5. Turned the Submit button into an image, which means the x-y position where it was clicked is logged. If no x-y position is given, we take that to mean it was submitted by a bot. This is flawed because a real person can tab to the Submit button and press return, submitting the form without actually clicking. This happened once and a legitimate comment was rejected, so I switched off this test but continued to monitor it. It turned out that this trap never caught any spam.

6. Logged the number of keypresses made when entering comments. Any comments where it’s less than two are rejected.

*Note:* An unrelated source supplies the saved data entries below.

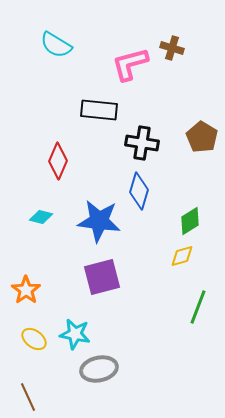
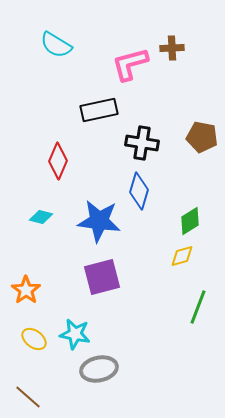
brown cross: rotated 20 degrees counterclockwise
black rectangle: rotated 18 degrees counterclockwise
brown pentagon: rotated 20 degrees counterclockwise
brown line: rotated 24 degrees counterclockwise
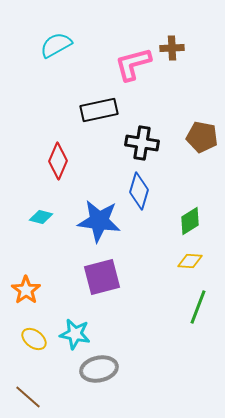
cyan semicircle: rotated 120 degrees clockwise
pink L-shape: moved 3 px right
yellow diamond: moved 8 px right, 5 px down; rotated 20 degrees clockwise
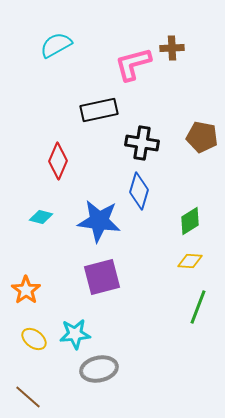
cyan star: rotated 16 degrees counterclockwise
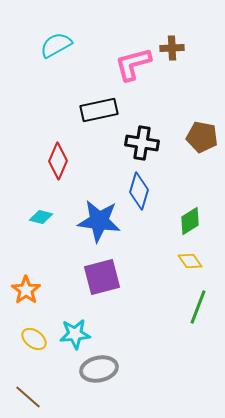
yellow diamond: rotated 50 degrees clockwise
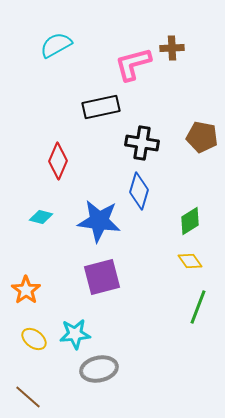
black rectangle: moved 2 px right, 3 px up
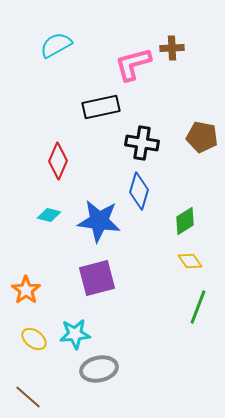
cyan diamond: moved 8 px right, 2 px up
green diamond: moved 5 px left
purple square: moved 5 px left, 1 px down
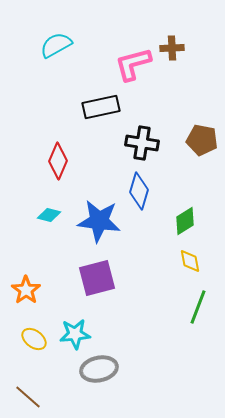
brown pentagon: moved 3 px down
yellow diamond: rotated 25 degrees clockwise
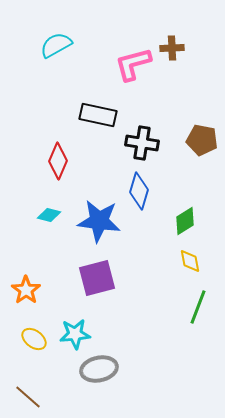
black rectangle: moved 3 px left, 8 px down; rotated 24 degrees clockwise
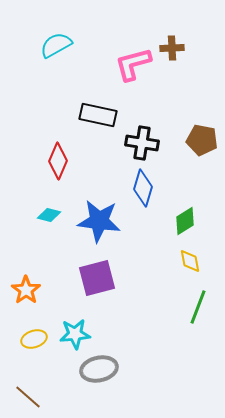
blue diamond: moved 4 px right, 3 px up
yellow ellipse: rotated 55 degrees counterclockwise
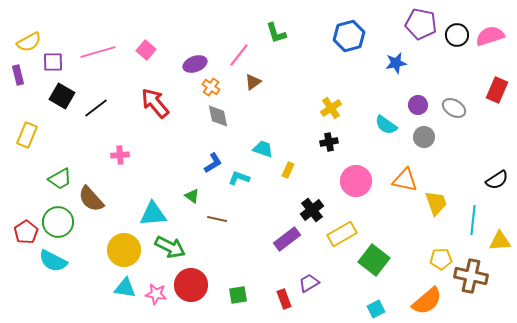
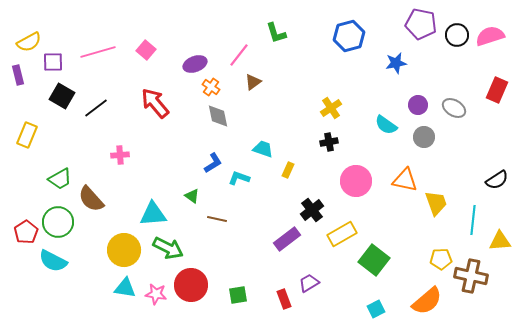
green arrow at (170, 247): moved 2 px left, 1 px down
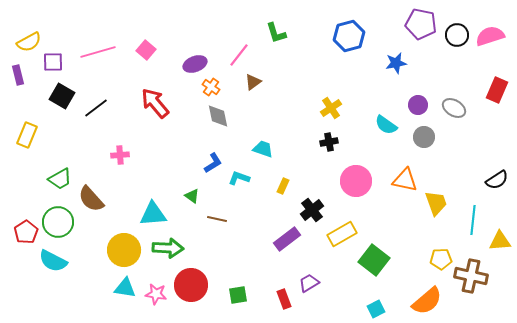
yellow rectangle at (288, 170): moved 5 px left, 16 px down
green arrow at (168, 248): rotated 24 degrees counterclockwise
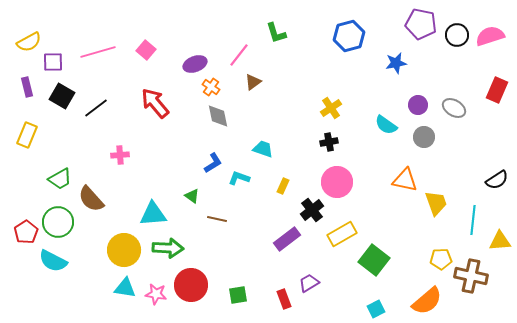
purple rectangle at (18, 75): moved 9 px right, 12 px down
pink circle at (356, 181): moved 19 px left, 1 px down
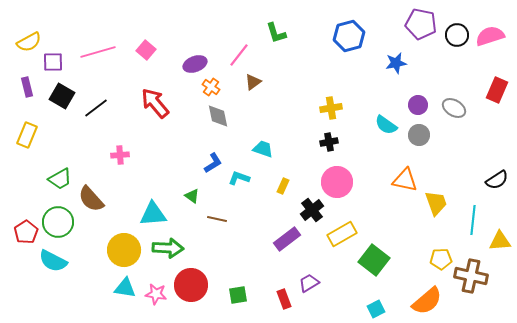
yellow cross at (331, 108): rotated 25 degrees clockwise
gray circle at (424, 137): moved 5 px left, 2 px up
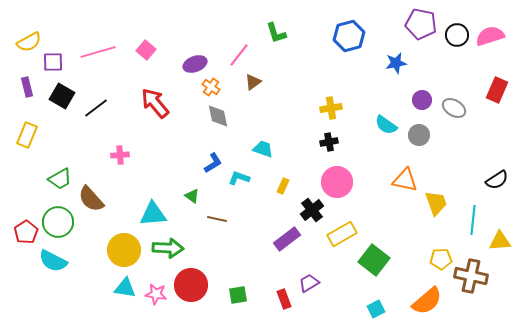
purple circle at (418, 105): moved 4 px right, 5 px up
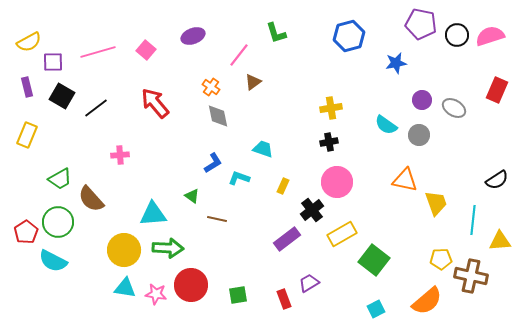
purple ellipse at (195, 64): moved 2 px left, 28 px up
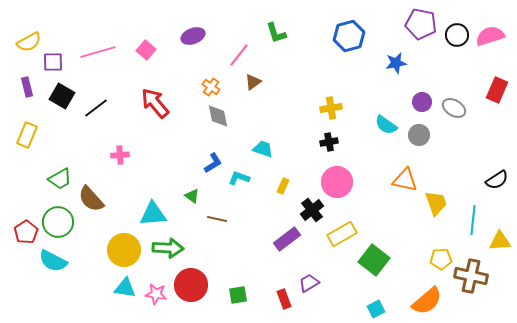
purple circle at (422, 100): moved 2 px down
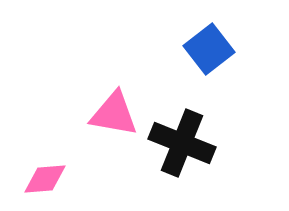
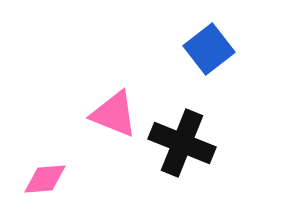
pink triangle: rotated 12 degrees clockwise
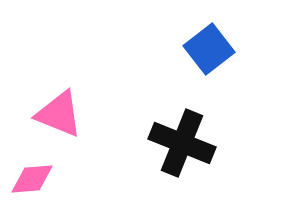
pink triangle: moved 55 px left
pink diamond: moved 13 px left
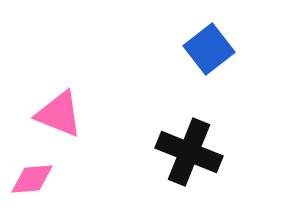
black cross: moved 7 px right, 9 px down
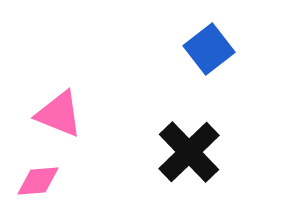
black cross: rotated 24 degrees clockwise
pink diamond: moved 6 px right, 2 px down
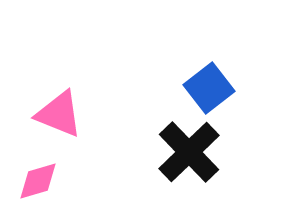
blue square: moved 39 px down
pink diamond: rotated 12 degrees counterclockwise
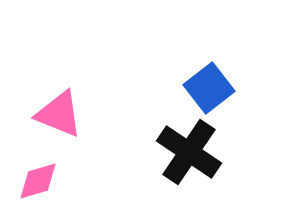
black cross: rotated 12 degrees counterclockwise
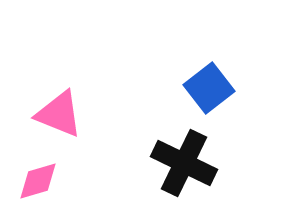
black cross: moved 5 px left, 11 px down; rotated 8 degrees counterclockwise
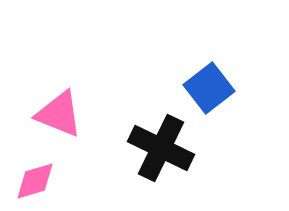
black cross: moved 23 px left, 15 px up
pink diamond: moved 3 px left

In total, 2079 spam comments were left and 287 genuine comments. All spams were caught, with one false positive (caused by number 5 in the list, which didn’t catch any real spam, so can be disabled with no negative impact). What traps caught the most spam varied between the three blogs, which isn’t surprising because presumably they’re all in the databases of different spambots.

So which of these methods was successful at snaring spam? Ooh, let’s have some statistics!

Number of spams sent to the default WordPress comment handling page (which nothing in the HTML mentions):
My blog: 0
Mort’s blog: 186
Mort’s Mom’s blog: 407

Number of spams sent to the page which the skeletal dummy form above all the other forms points at:
My blog: 55
Mort’s blog: 0
Mort’s Mom’s blog: 0

Number of spams sent to the page which the not-so-skeletal dummy form immediately above the real form points at:
My blog: 0
Mort’s blog: 825
Mort’s Mom’s blog: 551

Number of spams sent to the page which the not-so-skeletal dummy form below the real form points at:
My blog: 9
Mort’s blog: 0
Mort’s Mom’s blog: 39

Number of spams sent to the page which the skeletal dummy form at the bottom points at:

Number of spams sent to the correct form but without a value for the hidden field:

Number of spams sent to the correct form with an incorrect value for the hidden field:

Number of comments left with no x-y value for the submit button:
My blog: 2 (both legitimate comments – see number 5 above)
Mort’s blog: 1 (legitimate comment – ditto)
Mort’s Mom: 0

Number of spams sent to the correct form, with zero keypresses logged in the comment field:
My blog: 3
Mort’s blog: 0
Mort’s Mom’s blog: 0

Number of spams sent to the correct form, with one keypress logged in the comment field:
My blog: 1
Mort’s blog: 0
Mort’s Mom’s blog: 0

Those last two categories are particularly interesting – I can only attribute them to seriously desperate spammers who don’t have software to do their job, and actually did it manually, pasting in the comment from the clipboard (no keypresses if they used the context menu, one if they did Ctrl+V). Considering the number of blogs you must need to spam before seeing any benefit, these people have really got their work cut out.

In conclusion, then: trapping comment spam is easy. Renaming the page that handles comments (wp-comments-post.php in WordPress) and the bit in the comments form that references it (wp-comments.php), and sandwiching this between identical, hidden forms which point to pages that don’t exist will catch all spam save that entered manually by the truly desperate. These can be detected with a bit of javascript that counts keypresses. Do all that, and spam comment will be a thing of the past – at least until the spammers update their software accordingly, at which point it’s time for the next round. Bring! It! On!